Na quarta-feira (15), a Argentina enfrentará a Inglaterra na semifinal da Copa do Mundo, em um jogo que promete ser histórico. Lionel Messi, astro argentino, se tornará o primeiro jogador de seu país a disputar três semifinais de Copas do Mundo. A partida será transmitida ao vivo pela Globo a partir das 15h30, horário de Brasília.
Expectativa para o confronto
Os repórteres André Gallindo e Marcelo Courrege destacaram a grande expectativa para o duelo, que ocorrerá no estádio de Atlanta. A seleção argentina, que treinou em Kansas City, no Missouri, fará a sua chegada à cidade na noite anterior ao jogo. O árbitro designado para a partida é o estadunidense Ismail Elfath. A Federação Argentina solicitou e teve aceito pela FIFA o uso da camisa azul escura, a qual remete à histórica vitória sobre a Inglaterra nas quartas de final da Copa do Mundo de 1986, quando Diego Maradona teve uma atuação memorável.
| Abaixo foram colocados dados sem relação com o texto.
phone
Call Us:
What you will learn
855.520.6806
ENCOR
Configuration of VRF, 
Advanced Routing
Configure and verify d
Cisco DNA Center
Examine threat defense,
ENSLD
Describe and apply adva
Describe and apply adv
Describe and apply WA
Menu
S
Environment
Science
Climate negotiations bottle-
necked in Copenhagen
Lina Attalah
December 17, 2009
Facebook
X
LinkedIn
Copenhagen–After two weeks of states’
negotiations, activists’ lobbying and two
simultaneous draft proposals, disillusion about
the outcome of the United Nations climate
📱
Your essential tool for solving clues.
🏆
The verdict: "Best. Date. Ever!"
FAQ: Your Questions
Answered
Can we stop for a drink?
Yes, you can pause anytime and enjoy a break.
Gallindo também ressaltou que a rivalidade entre os dois países vai além do futebol, envolvendo aspectos geopolíticos, especialmente devido ao conflito das Malvinas na década de 1980. Em resposta a essa rivalidade, a polícia de Atlanta reforçará a segurança para evitar conflitos entre as torcidas.
Um jogo especial para Messi
Messi, que já foi criticado por sua aparente falta de envolvimento emocional, tem demonstrado grande entusiasmo nesta Copa do Mundo, comemorando intensamente os gols marcados. Este será um confronto especial para ele, pois será a primeira vez que enfrentará a seleção inglesa em uma semifinal de Copa do Mundo. A última partida entre as duas seleções ocorreu em 2005, em um amistoso na Suíça, onde a Inglaterra venceu por 3 a 2.
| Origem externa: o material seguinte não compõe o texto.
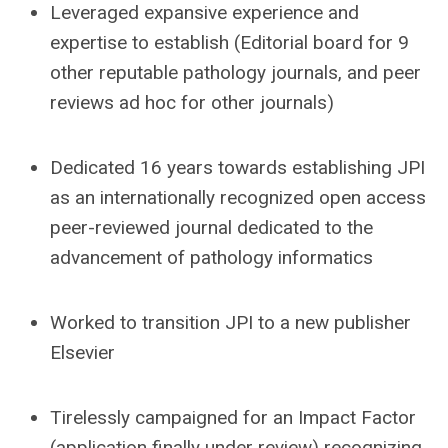
Leveraged expansive experience and
expertise to establish (Editorial board for 9
other reputable pathology journals, and peer
reviews ad hoc for other journals)
Dedicated 16 years towards establishing JPI
as an internationally recognized open access
peer-reviewed journal dedicated to the
advancement of pathology informatics
Worked to transition JPI to a new publisher
Elsevier
Tirelessly campaigned for an Impact Factor
(application finally under review) recognizing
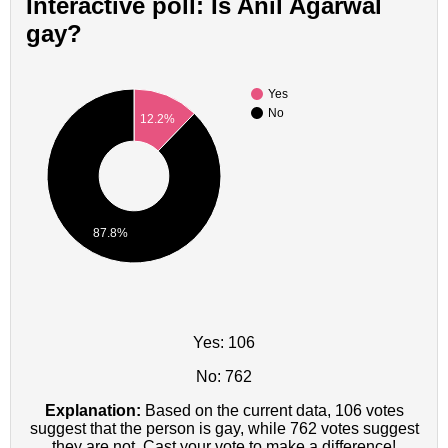
Interactive poll: Is Anil Agarwal
gay?
Yes
No
12.2%
87.8%
Yes: 106
No: 762
Explanation:
Based on the current data, 106 votes
suggest that the person is gay, while 762 votes suggest
they are not. Cast your vote to make a difference!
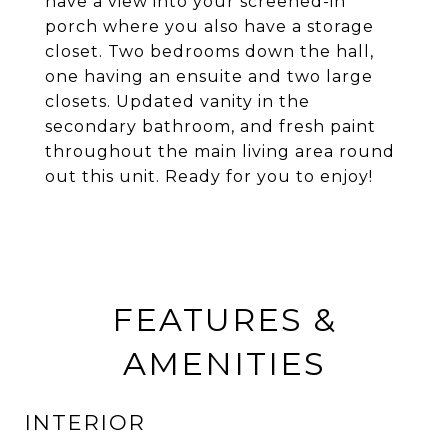
have a view into your screened-in
porch where you also have a storage
closet. Two bedrooms down the hall,
one having an ensuite and two large
closets. Updated vanity in the
secondary bathroom, and fresh paint
throughout the main living area round
out this unit. Ready for you to enjoy!
FEATURES &
AMENITIES
INTERIOR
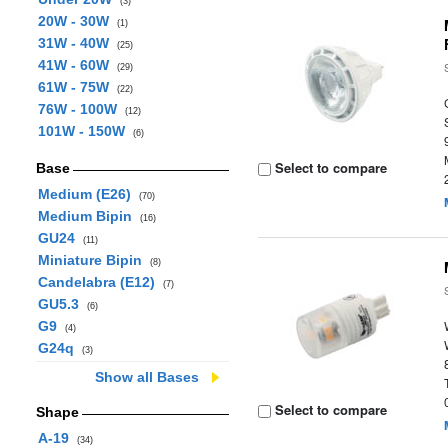
(3)
20W - 30W
(1)
31W - 40W
(25)
41W - 60W
(29)
61W - 75W
(22)
76W - 100W
(12)
101W - 150W
(6)
Select to compare
Base
Medium (E26)
(70)
Medium Bipin
(16)
GU24
(11)
Miniature Bipin
(8)
Candelabra (E12)
(7)
GU5.3
(6)
G9
(4)
G24q
(3)
Show all Bases
Select to compare
Shape
A-19
(34)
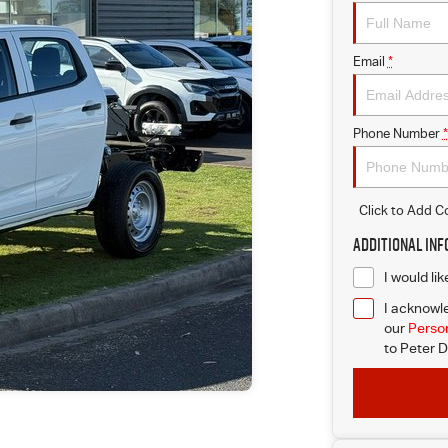
Email
*
Phone Number
*
Click to Add 
Additional In
I would li
I acknowle
our
Person
to
Peter D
Historicamente, Argentina e Inglaterra se encontraram cinco vezes em Copas do Mundo, com a Inglaterra levando a melhor em três ocasiões. A Argentina venceu uma vez, em 1998, nos pênaltis, e outra vez em 1986, um jogo marcado pela famosa “Mão de Deus” de Maradona.
Na última coletiva de imprensa, o técnico argentino Lionel Scaloni minimizou a importância do histórico entre as seleções, afirmando que o confronto é apenas um jogo de futebol. No entanto, a carga emocional é inegável, especialmente em um momento que pode ser considerado a última Copa do craque Messi.